Fiduciary remedies are notoriously potent. Fiduciaries who profit from their disloyalty are liable to be ordered to disgorge all of their gains. It is widely understood that disgorgement deters disloyalty by threatening removal of gains, the prospect of which might incentivize wrongdoing. However, disgorgement may be ordered even where fiduciaries act for the primary purpose of benefitting their beneficiaries and succeed on that score. This naturally raises questions concerning the justification for the remedy.
A common assumption in the literature is that the justification for disgorgement – whatever it might be – must be exceptional by virtue of being inconsistent with formal corrective justice. Formal corrective justice asserts that remedies rectify wrongs and are properly understood as sharing in the justification for primary rights. Disgorgement seems inconsistent with formal corrective justice, because it appears responsive to public interest considerations having nothing to do with the primary right to loyalty.

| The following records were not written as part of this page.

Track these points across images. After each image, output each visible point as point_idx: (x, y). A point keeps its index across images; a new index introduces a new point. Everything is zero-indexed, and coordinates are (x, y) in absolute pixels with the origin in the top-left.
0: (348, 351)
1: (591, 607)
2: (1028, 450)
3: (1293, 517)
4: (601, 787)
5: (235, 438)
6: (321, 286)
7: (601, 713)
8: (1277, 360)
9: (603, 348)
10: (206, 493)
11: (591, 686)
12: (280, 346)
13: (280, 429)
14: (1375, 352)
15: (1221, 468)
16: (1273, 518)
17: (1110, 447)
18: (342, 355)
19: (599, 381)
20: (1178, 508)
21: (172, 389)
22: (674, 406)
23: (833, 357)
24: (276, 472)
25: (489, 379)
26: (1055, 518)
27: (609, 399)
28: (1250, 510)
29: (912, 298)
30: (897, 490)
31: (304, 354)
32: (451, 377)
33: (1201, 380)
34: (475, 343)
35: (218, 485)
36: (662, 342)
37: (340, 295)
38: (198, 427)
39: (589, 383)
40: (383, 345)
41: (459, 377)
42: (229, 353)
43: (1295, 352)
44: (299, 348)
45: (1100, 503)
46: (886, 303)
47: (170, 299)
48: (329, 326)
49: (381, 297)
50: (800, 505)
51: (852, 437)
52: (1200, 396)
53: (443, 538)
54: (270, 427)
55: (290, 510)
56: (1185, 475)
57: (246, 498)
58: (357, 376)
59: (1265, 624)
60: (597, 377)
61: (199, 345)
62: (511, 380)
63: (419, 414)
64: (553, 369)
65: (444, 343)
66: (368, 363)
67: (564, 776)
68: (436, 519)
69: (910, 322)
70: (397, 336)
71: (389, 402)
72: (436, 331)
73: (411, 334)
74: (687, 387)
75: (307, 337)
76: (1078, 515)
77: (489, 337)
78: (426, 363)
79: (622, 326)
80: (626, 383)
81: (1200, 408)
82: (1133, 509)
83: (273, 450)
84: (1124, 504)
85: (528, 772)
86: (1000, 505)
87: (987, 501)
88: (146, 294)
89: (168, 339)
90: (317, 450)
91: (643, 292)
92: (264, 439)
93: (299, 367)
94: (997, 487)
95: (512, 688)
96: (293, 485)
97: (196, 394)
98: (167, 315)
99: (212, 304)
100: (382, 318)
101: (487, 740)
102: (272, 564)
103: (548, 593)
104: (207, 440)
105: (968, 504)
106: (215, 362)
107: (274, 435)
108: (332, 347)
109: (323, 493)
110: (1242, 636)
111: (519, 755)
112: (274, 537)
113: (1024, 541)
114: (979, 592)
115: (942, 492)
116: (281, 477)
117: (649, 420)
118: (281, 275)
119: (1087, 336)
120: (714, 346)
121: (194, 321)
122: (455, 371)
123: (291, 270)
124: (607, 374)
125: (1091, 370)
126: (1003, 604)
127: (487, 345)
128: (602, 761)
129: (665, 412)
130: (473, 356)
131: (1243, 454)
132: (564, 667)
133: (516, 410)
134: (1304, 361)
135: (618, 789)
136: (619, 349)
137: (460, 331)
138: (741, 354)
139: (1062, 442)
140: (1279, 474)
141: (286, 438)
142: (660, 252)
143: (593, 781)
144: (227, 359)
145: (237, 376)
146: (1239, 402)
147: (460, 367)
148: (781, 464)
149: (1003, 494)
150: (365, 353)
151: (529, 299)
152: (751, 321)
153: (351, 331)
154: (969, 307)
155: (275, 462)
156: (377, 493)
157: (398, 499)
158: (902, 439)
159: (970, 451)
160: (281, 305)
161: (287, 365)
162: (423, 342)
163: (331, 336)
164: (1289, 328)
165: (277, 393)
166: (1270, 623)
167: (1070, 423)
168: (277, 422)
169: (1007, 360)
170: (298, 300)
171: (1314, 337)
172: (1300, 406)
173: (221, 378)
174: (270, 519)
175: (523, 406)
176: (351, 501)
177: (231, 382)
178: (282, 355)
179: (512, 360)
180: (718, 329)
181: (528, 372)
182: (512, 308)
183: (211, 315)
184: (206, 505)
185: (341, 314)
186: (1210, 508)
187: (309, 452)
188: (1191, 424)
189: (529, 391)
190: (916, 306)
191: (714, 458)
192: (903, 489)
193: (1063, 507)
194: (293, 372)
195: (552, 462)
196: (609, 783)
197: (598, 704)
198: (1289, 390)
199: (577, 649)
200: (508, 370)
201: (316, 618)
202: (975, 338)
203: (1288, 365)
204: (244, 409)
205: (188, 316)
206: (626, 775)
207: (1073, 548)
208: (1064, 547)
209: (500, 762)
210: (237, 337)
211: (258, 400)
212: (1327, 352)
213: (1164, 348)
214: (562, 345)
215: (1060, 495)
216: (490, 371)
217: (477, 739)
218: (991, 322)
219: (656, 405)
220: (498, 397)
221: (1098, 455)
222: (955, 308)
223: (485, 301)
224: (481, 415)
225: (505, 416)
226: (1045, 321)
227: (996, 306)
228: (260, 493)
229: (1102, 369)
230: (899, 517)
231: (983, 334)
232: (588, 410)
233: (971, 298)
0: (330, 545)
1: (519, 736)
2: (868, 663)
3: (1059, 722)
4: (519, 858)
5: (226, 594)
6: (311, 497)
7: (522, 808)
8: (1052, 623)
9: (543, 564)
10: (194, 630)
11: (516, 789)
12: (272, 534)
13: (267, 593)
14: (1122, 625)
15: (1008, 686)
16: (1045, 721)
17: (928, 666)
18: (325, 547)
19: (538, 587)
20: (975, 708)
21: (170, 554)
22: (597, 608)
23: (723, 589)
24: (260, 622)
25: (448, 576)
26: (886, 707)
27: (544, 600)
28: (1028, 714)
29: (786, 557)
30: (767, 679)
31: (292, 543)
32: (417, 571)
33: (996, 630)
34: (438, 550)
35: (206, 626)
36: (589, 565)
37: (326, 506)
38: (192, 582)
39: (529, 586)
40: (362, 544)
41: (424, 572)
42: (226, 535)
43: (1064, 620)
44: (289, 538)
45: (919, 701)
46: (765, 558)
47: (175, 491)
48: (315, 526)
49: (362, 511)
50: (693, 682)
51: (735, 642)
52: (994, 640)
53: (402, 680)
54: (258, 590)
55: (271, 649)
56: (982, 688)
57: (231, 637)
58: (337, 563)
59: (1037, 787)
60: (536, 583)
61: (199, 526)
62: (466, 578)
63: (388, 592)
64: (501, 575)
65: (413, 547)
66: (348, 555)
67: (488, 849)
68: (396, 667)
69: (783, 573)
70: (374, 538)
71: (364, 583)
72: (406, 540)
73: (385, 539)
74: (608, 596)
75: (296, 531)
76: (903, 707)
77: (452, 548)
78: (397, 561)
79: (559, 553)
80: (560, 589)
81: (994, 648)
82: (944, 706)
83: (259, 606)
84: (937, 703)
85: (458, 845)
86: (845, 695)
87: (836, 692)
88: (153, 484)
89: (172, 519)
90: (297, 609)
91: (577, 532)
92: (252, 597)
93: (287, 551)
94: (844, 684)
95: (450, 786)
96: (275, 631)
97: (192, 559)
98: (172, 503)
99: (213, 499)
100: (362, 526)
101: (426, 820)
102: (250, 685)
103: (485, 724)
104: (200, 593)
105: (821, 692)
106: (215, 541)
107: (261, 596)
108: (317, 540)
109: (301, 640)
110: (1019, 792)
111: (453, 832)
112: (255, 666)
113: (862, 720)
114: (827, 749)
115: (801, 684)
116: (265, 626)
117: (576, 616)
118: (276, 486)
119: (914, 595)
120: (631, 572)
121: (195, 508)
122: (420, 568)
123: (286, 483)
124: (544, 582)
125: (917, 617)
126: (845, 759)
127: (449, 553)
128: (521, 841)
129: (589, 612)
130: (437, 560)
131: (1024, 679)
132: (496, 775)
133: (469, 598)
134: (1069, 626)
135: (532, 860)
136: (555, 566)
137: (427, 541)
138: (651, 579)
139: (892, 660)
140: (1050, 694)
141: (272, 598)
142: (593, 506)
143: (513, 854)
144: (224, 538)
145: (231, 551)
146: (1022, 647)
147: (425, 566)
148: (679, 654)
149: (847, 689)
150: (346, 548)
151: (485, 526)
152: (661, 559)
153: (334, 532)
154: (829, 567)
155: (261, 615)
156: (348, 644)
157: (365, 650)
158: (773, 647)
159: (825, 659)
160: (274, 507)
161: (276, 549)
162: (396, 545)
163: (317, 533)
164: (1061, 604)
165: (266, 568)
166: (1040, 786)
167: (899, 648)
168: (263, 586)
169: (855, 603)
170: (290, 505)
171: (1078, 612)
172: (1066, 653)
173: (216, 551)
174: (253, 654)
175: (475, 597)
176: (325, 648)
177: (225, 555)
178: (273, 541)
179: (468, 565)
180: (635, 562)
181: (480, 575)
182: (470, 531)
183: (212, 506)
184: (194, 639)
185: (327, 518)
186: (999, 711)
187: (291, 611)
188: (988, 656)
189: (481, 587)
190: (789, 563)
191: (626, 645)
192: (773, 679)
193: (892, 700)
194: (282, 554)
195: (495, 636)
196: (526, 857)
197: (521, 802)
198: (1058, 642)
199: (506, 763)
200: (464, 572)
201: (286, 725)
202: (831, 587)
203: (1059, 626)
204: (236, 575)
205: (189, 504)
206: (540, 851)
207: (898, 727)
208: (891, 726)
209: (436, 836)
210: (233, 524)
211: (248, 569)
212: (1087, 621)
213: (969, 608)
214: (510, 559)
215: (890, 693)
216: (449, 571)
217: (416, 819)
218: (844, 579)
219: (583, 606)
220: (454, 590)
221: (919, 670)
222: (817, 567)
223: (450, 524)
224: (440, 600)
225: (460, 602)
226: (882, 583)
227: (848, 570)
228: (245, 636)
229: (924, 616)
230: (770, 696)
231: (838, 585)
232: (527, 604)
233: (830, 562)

This article challenges the exceptionalism thesis. It reviews arguments that endorse the thesis and, finding none satisfactory, it offers an alternative that explains how disgorgement for disloyalty effectuates formal corrective justice. It does so by restoring gains to beneficiaries to which they are entitled as a matter of primary right, by virtue of their exclusive claim over fiduciary power as a means derived from their own legal personalities or those of their benefactors.